苦情の報告2024  (事例集) よくある事例【旅マエ】 : Ⓙ 契約書面

更新日:2024年09月24日


渡航できなかったうえに  キャンセル料も取られるなんてあんまりだ !

   
よくある事例 【旅マエ】 Ⓙ 契約書面

● 申出データ

契約形態 受注型企画旅行
申出人 男性 : 31歳
申込旅行 アメリカ出張7日間
旅行代金 456,800円 × 1名
出発日 2023年7月

申出内容

私は外国籍ですが日本在住者です。今回、出張のため往復航空券と現地ホテルの予約を旅行会社にお願いしました。
出発日になり、空港に行って搭乗手続きをすると、外国籍者が日本を一時出国する際に必要なオンライン申請ができていなかったため結局渡米することができませんでした。旅行会社に連絡すると全額の返金は出来かねるとのこと。パスポート情報は提供してあり私が外国籍者であることは承知してい たはずで、一時出国で必要な手続きの説明や助言もなかったことは旅行会社の落ち度だと思います。

会社見解

「日本国籍以外のお客様は渡航手続きが異なる場合がありますのでご確認ください。
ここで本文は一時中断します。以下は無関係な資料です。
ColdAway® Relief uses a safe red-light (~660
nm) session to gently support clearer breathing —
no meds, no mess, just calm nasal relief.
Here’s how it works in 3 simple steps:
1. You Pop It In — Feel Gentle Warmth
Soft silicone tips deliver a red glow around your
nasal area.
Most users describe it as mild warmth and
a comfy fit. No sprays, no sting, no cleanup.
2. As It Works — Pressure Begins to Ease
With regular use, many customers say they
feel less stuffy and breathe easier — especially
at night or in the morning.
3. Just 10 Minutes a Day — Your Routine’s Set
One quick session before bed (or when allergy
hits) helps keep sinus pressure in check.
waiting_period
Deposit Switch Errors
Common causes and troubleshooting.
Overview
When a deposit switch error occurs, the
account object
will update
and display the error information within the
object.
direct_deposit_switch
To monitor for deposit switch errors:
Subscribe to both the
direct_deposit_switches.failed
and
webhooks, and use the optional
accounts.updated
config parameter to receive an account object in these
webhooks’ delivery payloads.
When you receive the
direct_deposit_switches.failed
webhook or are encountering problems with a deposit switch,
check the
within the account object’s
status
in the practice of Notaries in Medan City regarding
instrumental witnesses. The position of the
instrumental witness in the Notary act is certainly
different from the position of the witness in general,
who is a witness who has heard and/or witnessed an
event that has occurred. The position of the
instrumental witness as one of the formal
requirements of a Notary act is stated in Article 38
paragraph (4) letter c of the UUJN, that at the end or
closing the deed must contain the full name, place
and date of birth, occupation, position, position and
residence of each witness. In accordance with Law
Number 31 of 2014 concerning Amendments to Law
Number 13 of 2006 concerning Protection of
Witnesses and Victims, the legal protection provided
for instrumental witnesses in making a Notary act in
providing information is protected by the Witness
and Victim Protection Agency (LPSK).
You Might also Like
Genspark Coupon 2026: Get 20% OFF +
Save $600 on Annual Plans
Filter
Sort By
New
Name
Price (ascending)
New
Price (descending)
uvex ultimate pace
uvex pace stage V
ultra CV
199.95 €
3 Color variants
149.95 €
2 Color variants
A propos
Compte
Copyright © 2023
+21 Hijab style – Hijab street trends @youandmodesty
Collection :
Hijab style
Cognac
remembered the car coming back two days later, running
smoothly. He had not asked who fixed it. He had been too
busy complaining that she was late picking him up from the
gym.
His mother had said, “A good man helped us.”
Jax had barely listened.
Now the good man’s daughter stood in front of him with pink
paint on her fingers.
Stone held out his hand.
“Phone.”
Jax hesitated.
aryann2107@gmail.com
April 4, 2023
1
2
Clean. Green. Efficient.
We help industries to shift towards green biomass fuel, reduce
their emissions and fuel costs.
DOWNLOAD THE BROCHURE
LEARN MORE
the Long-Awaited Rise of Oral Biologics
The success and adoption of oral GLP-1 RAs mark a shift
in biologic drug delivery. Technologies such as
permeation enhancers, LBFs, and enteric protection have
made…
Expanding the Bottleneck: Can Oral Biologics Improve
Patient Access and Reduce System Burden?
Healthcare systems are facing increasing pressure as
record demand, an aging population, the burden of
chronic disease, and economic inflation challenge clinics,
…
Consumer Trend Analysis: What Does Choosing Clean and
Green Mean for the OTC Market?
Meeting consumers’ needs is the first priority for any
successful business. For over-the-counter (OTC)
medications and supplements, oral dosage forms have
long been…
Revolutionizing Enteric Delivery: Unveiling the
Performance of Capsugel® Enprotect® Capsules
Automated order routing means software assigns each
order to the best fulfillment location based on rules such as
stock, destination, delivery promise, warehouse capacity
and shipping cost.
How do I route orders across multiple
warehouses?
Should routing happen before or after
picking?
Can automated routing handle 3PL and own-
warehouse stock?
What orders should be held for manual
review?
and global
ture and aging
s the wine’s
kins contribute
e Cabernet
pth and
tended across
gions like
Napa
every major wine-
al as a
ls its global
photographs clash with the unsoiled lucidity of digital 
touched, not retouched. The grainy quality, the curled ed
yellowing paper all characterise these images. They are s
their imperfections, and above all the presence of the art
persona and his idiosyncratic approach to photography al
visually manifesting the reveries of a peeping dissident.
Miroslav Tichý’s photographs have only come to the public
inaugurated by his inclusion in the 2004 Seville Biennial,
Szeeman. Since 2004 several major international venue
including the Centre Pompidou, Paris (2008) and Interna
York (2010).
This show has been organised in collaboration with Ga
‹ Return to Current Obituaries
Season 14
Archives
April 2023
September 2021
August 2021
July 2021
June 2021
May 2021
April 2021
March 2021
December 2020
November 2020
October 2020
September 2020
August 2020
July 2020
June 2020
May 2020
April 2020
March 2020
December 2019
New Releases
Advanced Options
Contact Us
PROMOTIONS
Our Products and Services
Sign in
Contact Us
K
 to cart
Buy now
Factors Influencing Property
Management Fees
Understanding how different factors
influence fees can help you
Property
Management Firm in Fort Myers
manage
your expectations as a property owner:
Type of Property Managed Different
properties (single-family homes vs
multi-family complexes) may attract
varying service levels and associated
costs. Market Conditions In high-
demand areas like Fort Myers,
」と記載した書面をお客様に交付し ており、お客様は渡航手続きについてご自身で確認していただく必要がございました。
また、航空券手配のためパスポート番号等はいただいておりましたが、パスポートのコピーはいただいておらず、渡航手続代行契約も結んでいないため、弊社の責任は果たしていると考えます。つきましては規定どおりで、ご返金はできません。

解決 !

会社見解に記載のお客様に交付した渡航の際の注意喚起文書は、企画実施会社として取引のある他社名が記載されていた書面を使用していたことが判明。
書面の交付手続きに不備があり、また旅行条件書の説明についてもおこなったかどうか不明瞭であったため、弊社は取消料の収受をせず、返金することで解決しました。

解決の指針

渡航手続きの説明については、渡航手続代行契約を結んでいない場合でも、お客様に注意を促す旅行会社の信義則上の義務を果たす目的も含め、旅行業法の定める取引条件説明書面の交付および説明義務を果たすべきです。
説明したかどうか不明瞭な状態では旅行会社の責任を果たし切れたとは言えないため、取消料を収受できないのは、やむを得ないことと思われます。対面で説明の際は、書面に記載されている重要な事柄をマーカーで示しながら行い、最終的に書面を理解した旨、お客様自身でチェックを入れてもらう欄を設ける等、社内の基本的な手続きを確認し、内容を確実に把握しておくことが重要です。観光庁の通達では、「本邦国籍者以外の旅行者については、 旅行者自身が関係官署に問い合わせをするなどし、必要な査証、旅券、再入国許可証等を取得または所持すべき旨を記載することで足りる。」との記載があります。外国籍の方には個別に色々な条件があり、ルール変更も多いので、そうした事情を説明して各所でご自身の責任で必ず確認するように求めてください。
なお、自社が企画実施する旅行の書面として他社名が記載された書面をそのまま使用することは、あまりにも企画旅行会社としての責任意識が欠如しています。